On the bBlog forums there's lots of threads about suggestions for dealing with spam, but I didn't really see any easy solutions. Lots of people talking about installing a ton of other packages to do captchas and then hand patching a ton of files to make it work. Didn't really appeal to me so I've never hassled with it.

Trying to block spammers by IP is a waste of time. They all use open proxies and use tons of different IPs. Yesterday I was bombarded with over 50 spams and they came from 25 or more different IPs.

I finally got fed up enough I decided to do something about it. To block comment spam I did something very simple: I just renamed all the fields to something else. I seriously doubt any spammer is going to take the time to modify his generic spambot to parse my forms. If they do, I'll deal with it then.

For trackback spam I had to do something just slightly more sophisticated. I added a quick&dirty function that will go out and fetch the URL that has been passed and check it for a link to the blog entry they claim they are talking about. No link, no trackback.
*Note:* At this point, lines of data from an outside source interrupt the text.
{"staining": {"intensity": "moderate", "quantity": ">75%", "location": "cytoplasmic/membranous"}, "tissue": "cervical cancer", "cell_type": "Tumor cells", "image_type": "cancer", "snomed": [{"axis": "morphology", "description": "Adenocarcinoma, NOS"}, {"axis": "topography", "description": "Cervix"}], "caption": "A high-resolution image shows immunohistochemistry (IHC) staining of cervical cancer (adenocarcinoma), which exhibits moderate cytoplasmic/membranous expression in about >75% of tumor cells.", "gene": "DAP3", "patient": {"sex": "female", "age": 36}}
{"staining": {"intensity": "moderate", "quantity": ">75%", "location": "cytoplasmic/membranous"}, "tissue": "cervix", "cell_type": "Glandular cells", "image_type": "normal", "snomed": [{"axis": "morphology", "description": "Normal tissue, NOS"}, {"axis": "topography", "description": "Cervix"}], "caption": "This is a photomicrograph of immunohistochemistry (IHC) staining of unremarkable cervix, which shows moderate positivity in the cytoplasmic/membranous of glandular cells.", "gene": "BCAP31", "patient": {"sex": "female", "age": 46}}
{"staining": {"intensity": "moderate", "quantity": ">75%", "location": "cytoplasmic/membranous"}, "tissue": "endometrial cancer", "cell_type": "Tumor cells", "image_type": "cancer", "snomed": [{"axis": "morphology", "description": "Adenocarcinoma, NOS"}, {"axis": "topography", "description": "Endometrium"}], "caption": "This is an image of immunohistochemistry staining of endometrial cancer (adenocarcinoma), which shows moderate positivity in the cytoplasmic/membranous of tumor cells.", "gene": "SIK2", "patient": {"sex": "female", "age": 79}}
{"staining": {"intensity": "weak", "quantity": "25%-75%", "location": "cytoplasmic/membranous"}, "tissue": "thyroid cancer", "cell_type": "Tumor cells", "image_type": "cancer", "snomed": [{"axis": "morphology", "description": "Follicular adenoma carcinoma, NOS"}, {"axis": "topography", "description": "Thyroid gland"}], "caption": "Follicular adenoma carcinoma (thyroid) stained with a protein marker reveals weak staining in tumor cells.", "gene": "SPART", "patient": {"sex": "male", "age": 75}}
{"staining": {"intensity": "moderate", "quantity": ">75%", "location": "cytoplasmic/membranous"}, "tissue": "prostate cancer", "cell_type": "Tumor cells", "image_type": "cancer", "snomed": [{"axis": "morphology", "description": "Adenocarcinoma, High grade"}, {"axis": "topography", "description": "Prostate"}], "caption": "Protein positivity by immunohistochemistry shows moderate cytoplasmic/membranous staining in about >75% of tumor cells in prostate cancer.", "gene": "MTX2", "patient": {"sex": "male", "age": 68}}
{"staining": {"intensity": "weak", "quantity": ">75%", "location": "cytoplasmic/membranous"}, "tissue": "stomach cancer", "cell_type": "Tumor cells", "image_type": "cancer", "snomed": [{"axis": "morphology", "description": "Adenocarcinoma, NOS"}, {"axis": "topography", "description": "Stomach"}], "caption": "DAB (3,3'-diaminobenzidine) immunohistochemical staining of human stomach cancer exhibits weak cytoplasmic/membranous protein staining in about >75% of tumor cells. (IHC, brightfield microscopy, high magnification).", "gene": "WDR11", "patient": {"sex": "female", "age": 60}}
I've setup a cgi script which will randomize the field names in the patch. Click here to download. Here is the test shell script. Once you've downloaded it you can apply it. Also make sure you make the trackback-test.sh script executable.

Join The Discussion

+1  Posted by Megasore • Apr.25.2006 at 16.39 • Reply

Your benevolent Space Megasaur approves. Thank you, puny human, for your anti-spam efforts!

+1  Posted by Chris • Apr.30.2006 at 15.28 • Reply

How do you install this?

+1  Posted by Chris Osborn • May.01.2006 at 00.31 • Reply

patch < antispam.patch

or else apply the patch to the appropriate files manually. Also put the trackback-test.sh script into the bblog folder, next to the trackback.php and do

chmod 555 trackback-test.sh

+1  Posted by Jim Venner • May.09.2006 at 18.44 • Reply

This looks like a great idea and I would love to test it out. However I am unsure how to use this. I have tried re-naming the file to php and indeed I can then view the script in dreamweaver but I am unsure what i need to replace this with. Is there any chance of a tutorial on the implementation of this script ?

Cheers Jim

+1  Posted by Chris Osborn • May.10.2006 at 00.01 • Reply

It's a patch, not a php file. You either need to apply the patch manually or use the patch command.

+1  Posted by Jim Venner • May.10.2006 at 20.25 • Reply

Ahhh, Ok. Not sure how I do this 'patch' thing. Do I need to upload it into my bblog root and then use the bblog admin panel to run it? The link is down for the trackback-test.sh by the way.

Cheers Jim

+1  Posted by Chris Osborn • May.11.2006 at 00.19 • Reply

patch is a shell command. If you don't have it you'll have to look at the diffs and manually make the changes to the appropriate files.

I fixed the link to the trackback-test.sh script.

+1  Posted by Fat Fingers • Jan.13.2007 at 03.08 • Reply

What a brilliantly simple idea. Thanks for sharing it with us. Perhaps some of the other blog scripts out there could use something similar.